(Beginning of Information supplied)

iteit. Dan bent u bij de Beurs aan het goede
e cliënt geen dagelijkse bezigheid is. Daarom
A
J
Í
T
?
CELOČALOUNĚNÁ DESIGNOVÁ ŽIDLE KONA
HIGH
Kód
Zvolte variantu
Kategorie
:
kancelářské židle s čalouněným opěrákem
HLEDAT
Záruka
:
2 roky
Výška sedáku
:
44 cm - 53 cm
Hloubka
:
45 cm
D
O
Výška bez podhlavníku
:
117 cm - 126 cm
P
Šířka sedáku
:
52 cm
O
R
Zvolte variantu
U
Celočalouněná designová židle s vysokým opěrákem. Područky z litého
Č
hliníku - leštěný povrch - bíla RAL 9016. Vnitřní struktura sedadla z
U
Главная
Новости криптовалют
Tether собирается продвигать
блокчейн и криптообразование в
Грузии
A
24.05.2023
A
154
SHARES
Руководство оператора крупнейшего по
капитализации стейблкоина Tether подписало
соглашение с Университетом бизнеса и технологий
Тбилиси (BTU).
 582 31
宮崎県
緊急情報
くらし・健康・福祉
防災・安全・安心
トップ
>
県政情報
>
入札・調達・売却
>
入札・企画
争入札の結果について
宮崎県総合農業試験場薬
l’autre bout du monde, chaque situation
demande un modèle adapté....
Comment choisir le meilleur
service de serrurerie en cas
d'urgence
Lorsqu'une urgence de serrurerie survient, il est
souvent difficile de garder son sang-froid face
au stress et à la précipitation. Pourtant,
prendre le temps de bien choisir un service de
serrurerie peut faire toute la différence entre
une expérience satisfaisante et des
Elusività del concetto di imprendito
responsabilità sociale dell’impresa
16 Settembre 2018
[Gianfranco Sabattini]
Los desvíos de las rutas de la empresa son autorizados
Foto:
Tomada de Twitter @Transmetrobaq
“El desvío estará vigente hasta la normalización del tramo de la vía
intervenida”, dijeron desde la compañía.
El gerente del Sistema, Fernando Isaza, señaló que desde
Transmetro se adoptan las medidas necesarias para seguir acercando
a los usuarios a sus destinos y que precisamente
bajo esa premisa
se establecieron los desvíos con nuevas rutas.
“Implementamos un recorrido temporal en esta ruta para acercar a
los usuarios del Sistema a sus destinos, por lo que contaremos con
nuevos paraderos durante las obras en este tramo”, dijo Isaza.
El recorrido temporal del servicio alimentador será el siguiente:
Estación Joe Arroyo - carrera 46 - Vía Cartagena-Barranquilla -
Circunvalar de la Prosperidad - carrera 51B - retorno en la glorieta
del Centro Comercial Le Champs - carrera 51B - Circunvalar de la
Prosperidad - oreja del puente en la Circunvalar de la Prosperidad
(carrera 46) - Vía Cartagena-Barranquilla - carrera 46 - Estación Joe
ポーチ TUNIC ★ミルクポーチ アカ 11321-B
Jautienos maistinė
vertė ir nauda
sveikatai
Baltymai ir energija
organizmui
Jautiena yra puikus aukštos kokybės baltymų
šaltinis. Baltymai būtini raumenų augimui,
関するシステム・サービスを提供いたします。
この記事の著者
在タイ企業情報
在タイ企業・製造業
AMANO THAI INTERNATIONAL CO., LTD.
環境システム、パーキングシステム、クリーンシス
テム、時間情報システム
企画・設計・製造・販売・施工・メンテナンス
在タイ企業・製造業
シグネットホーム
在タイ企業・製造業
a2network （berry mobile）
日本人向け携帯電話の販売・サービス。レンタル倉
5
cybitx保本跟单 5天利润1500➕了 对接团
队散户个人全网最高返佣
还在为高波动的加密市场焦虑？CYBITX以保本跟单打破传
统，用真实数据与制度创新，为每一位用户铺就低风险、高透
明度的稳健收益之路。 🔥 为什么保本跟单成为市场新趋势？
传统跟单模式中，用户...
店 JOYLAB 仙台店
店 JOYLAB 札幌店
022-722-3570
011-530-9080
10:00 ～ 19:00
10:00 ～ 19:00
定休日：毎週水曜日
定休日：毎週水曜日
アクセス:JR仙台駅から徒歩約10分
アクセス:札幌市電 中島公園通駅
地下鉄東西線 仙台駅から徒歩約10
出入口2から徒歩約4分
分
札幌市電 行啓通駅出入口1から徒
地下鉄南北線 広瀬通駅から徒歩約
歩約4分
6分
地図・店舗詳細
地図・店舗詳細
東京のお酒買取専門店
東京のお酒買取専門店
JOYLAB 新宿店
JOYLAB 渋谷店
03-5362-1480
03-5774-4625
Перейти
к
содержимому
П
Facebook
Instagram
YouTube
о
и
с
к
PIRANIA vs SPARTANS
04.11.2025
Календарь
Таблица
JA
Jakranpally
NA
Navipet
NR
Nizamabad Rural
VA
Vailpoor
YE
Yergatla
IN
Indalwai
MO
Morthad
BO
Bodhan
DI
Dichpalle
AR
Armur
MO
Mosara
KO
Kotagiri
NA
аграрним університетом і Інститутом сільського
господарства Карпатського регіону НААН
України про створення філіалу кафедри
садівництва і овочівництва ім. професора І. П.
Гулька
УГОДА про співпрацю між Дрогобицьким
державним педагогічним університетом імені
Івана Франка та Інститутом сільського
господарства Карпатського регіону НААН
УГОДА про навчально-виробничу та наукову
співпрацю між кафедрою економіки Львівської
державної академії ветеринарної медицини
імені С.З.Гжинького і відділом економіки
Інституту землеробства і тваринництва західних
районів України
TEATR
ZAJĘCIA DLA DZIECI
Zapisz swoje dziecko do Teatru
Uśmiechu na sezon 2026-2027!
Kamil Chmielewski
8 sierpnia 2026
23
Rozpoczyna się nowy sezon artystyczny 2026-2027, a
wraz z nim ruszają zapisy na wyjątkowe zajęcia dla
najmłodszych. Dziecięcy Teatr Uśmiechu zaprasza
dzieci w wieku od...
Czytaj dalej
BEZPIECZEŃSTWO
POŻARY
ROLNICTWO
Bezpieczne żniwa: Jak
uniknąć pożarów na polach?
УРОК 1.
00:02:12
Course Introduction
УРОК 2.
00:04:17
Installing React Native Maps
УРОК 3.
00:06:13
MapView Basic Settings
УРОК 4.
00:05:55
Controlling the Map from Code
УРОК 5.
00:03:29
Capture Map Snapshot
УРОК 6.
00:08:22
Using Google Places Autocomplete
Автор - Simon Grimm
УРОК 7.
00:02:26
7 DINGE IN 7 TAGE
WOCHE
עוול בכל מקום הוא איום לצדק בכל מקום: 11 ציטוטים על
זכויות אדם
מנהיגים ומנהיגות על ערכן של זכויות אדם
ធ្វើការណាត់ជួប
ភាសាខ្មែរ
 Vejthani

(End of Information supplied)

▶ [What is needed] Could you copy out every line in the material above that contains the string "Uśmiechu"?

▶ [Solution to this problem]
Uśmiechu na sezon 2026-2027!
najmłodszych. Dziecięcy Teatr Uśmiechu zaprasza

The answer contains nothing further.